Danone’s previous exit from India’s dairy industry

That said, Danone has denied this move to be any sort of resurgence of the company’s previous dairy strategies.

“This is a minority venture investment, so Epigamia will continue to operate independently,” ​Marcel told The Economic Times​, adding that this time round the collaboration would cover brand management, manufacturing, food safety and quality and distribution expansion.

Roughly one year ago, Danone announced its exit from the Indian dairy industry.

According to Bloomberg Quint​, this was because ‘[It] couldn’t build a supply chain and a distribution network to take on entrenched rivals’​, whereas Sachdeva said this was mainly due to its ‘global approach and dependence on capital-intensive strategies to increase sales’

A spokesperson for Danone India said in an official statement then that: “In order to maximise growth opportunities, we are continuously analysing our portfolio and sharpening our focus to accelerate investments on the best performing categories and products.

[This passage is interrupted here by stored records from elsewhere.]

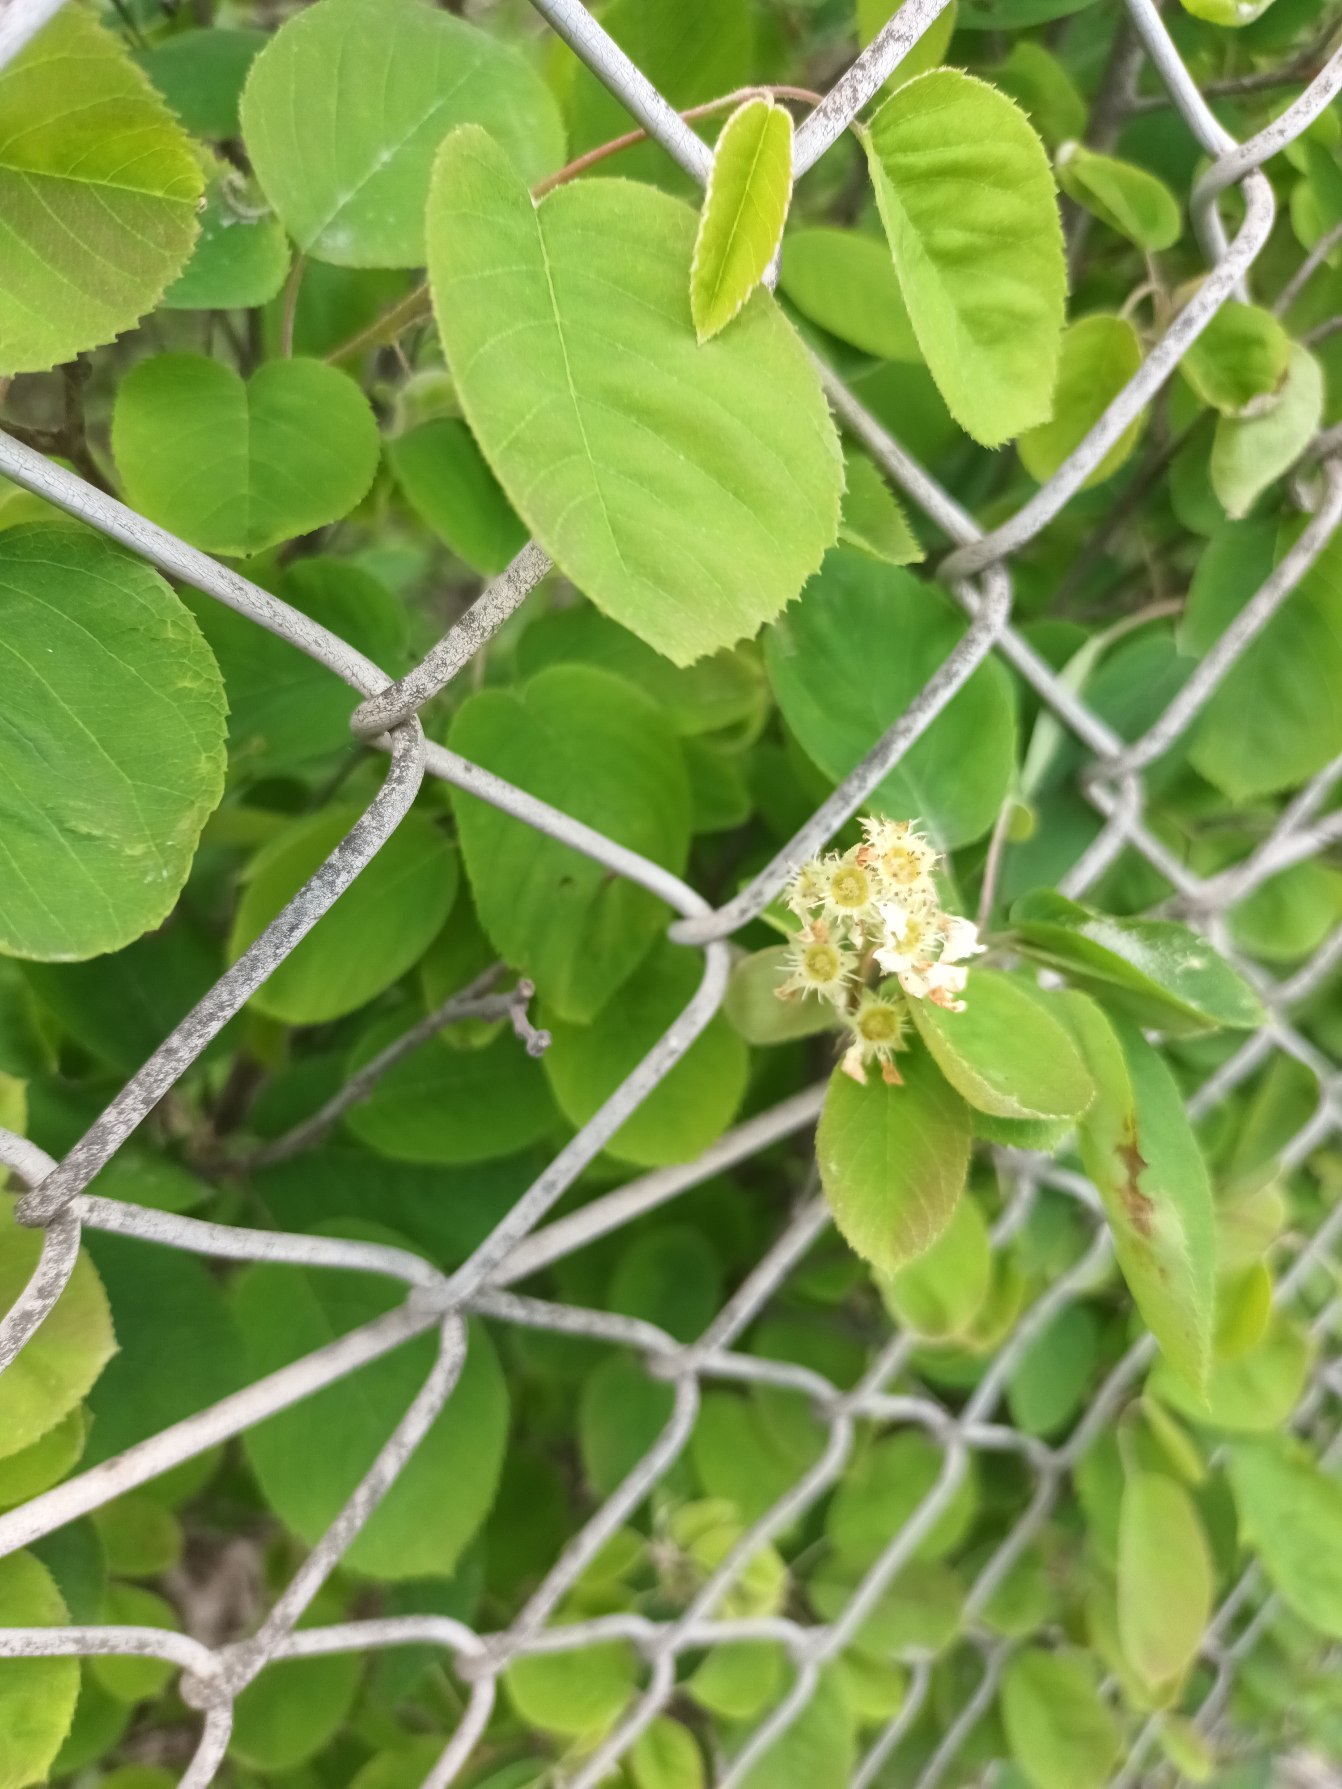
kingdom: Plantae
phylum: Tracheophyta
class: Magnoliopsida
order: Rosales
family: Rosaceae
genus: Amelanchier
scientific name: Amelanchier humilis
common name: Aks-bærmispel
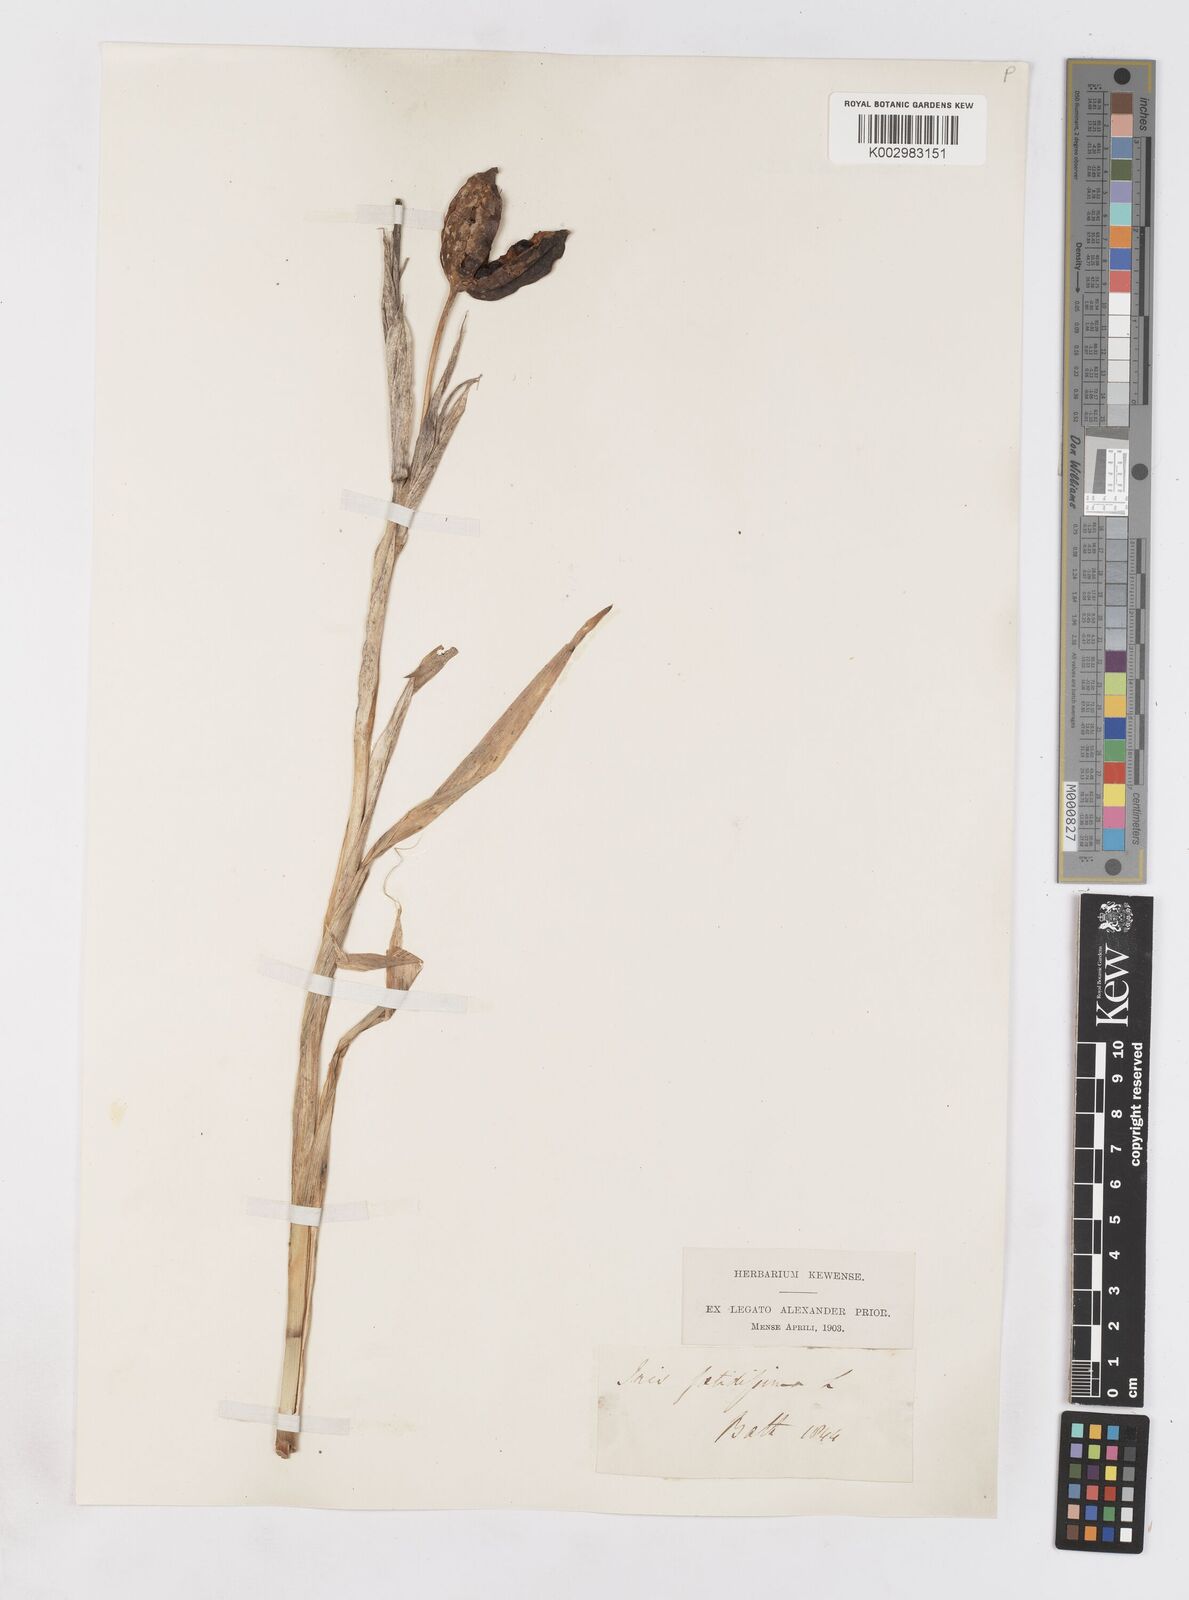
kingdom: Plantae
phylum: Tracheophyta
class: Liliopsida
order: Asparagales
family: Iridaceae
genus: Iris
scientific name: Iris foetidissima
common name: Stinking iris
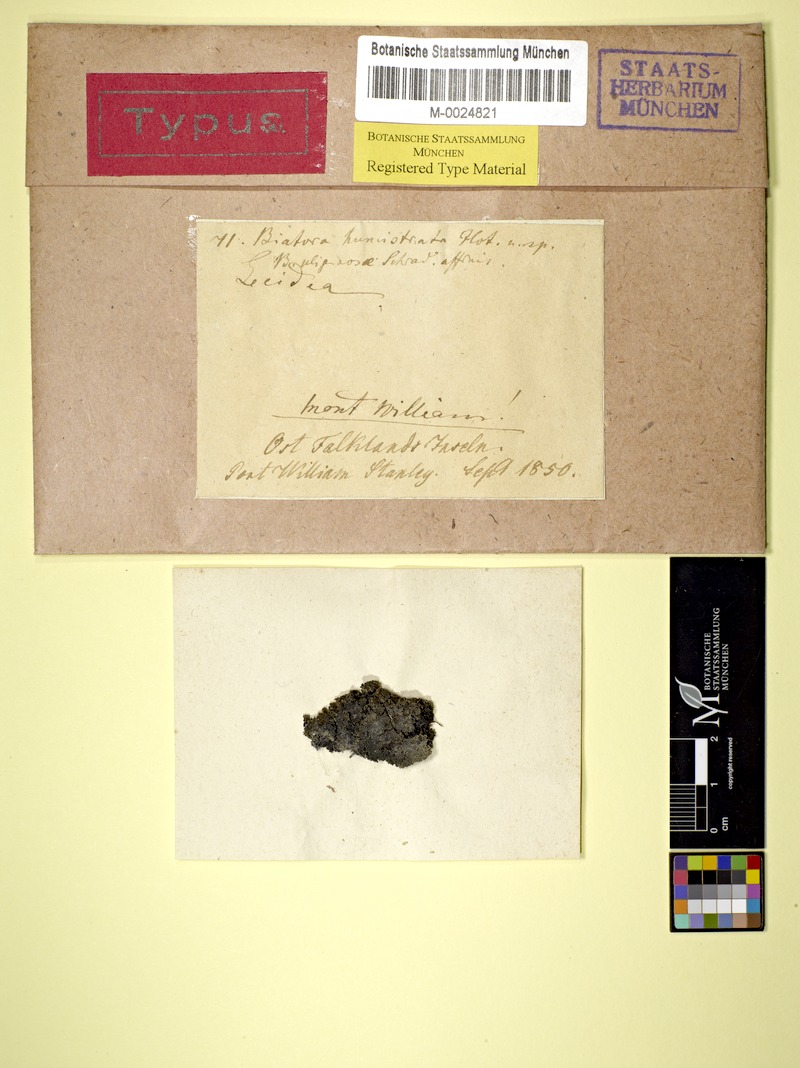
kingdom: Fungi
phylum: Ascomycota
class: Lecanoromycetes
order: Lecideales
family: Lecideaceae
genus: Lecidea
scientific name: Lecidea humistrata
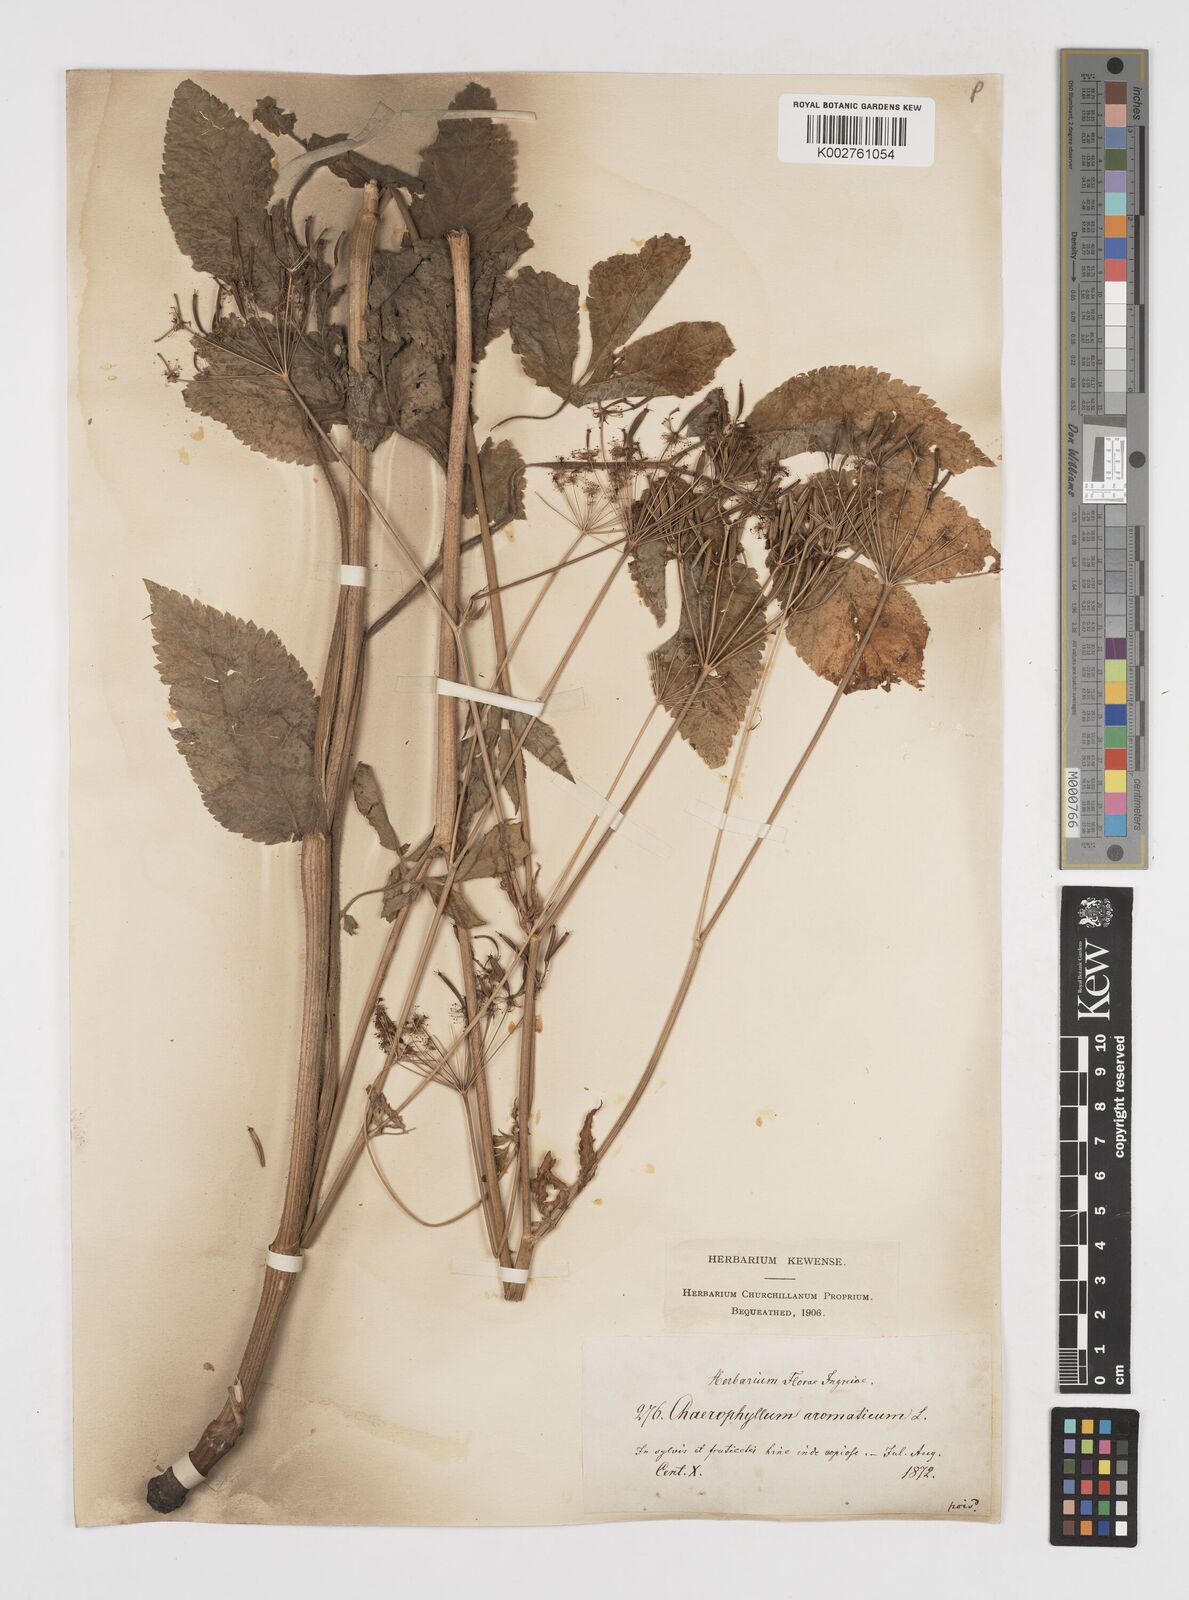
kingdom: Plantae
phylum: Tracheophyta
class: Magnoliopsida
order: Apiales
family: Apiaceae
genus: Chaerophyllum
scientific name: Chaerophyllum aromaticum
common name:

“For this reason, we will discontinue some of the SKU’s sold in India.”

At the time, Danone India’s dairy portfolio covered flavoured yogurt, lassi, misti doi and milk.

The company stopped operations at its Rai factory in line with this move, but continued its production and manufacturing for the nutrition market.

“We have great ambitions for our business in India and remain committed to invest and grow in India through well-established brands such as Protinex, Aptamil, Farex, Dexolac and Neocate,”​ Danone India added.